Middle School (we called in Junior High)--a time of discovering a new, older self and learning new skills. I learned to sew with a sewing machine in 7th grade Home Ec but that's a story for another day. Today I want to talk baking! Before we started to sew, we spent the first part of the school year in Home Ec learning to cook and bake.
In our first class we learned to use measuring cups--carefully measuring out breakfast cereal into bowls. I remember thinking "How crazy is this?? Who is ever going to measure their breakfast cereal?" Turns out the joke's on me! Now that I have to be more careful about my carbs I measure my cereal every day!
By the end of the unit we'd progressed to the point that we were making pie! Pie!! In 7th grade!! I still have the recipe for the cherry pie we made in 1962, clipped from a printed handout and stored in my overstuffed recipe box! I have no idea what the source was, but it calls for Minute Tapioca so I'm guessing that company may have written the recipe. I found similar recipes when I Googled Minute Tapioca and Kraft, it's parent company, but none of those I found were exactly the same recipe.

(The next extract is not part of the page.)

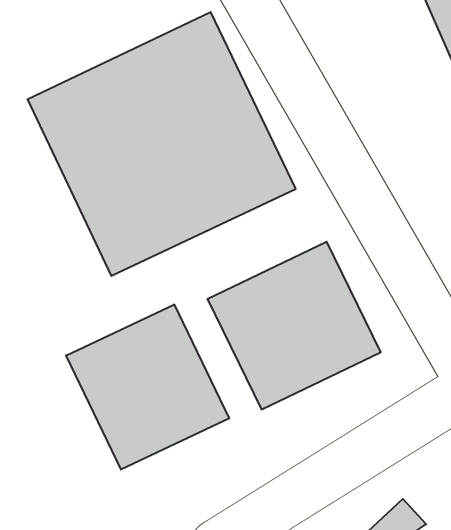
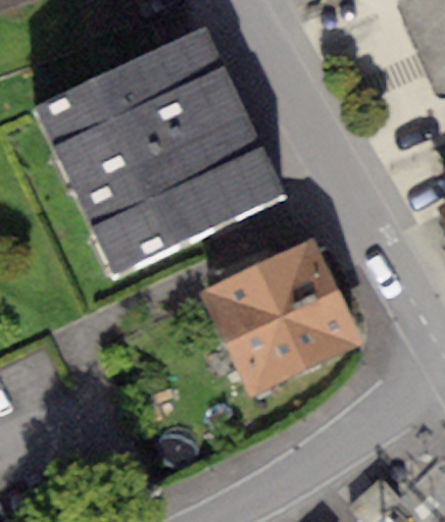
building: [66,304,229,470] -> none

Here's my variation of the original recipe but with less sugar, no food coloring, and no added butter.
Seventh Grade Cherry Pie
- 4 Cups of drained water packed sour cherries. (They used to come in cans or frozen but these days I find them in jars).
- 1 1/4 Cup of sugar. ( I use 1 Cup of white sugar and 1/4 Cup of Turbinado Sugar).

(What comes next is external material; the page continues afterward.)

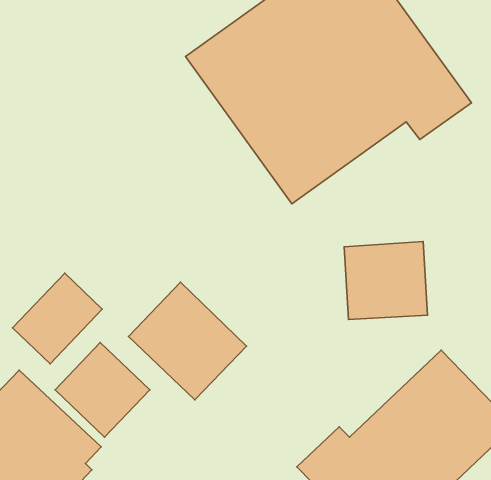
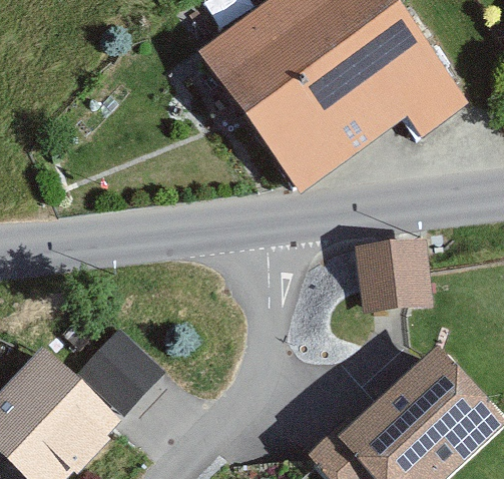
building: [13,273,102,364] -> none
building: [128,282,246,400] -> none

- 3 Tablespoons of Minute Tapioca
- 1 teaspoon lemon juice
- 1/4 teaspoon of almond extract
- sparkling sugar for decoration (may be purchased from King Arthur Flour)
- pastry for 2 nine inch crusts
Heat the oven to 400 degrees F.
- Drain all the water off the cherries--you'll have pie soup if you don't!
- Mix the cherries with all the ingredients in a large bowl.
- Line pie pan with one of the crusts. I use cookie cutters to cut shapes to use in place of a lattice for the top crust. Cut out the shapes or cut strips to make a woven pastry lattice.
- Pour cherry mixture into the pie shell.
- Cover the top with cut out pastry or a pastry lattice.
- Sprinkle with Sparkling White Sugar as desired
- Bake for 30 minutes at 400 degrees F. (Put a half sheet pan under the pie pan to catch any filling that bubbles out of the pie pan).
- After 30 minutes put a collar of aluminum foil around the outer edge of the crust so it doesn't get too brown.
- Bake another 20-25 minutes, until the pie filling is bubbling and the crust is a golden brown.
- Enjoy with vanilla ice cream and some good friends!
Yeah for 7th grade Home Ec! I think it was school time very well spent!! I mean, unless you are a rocket scientist, when was the last time you used any calculus?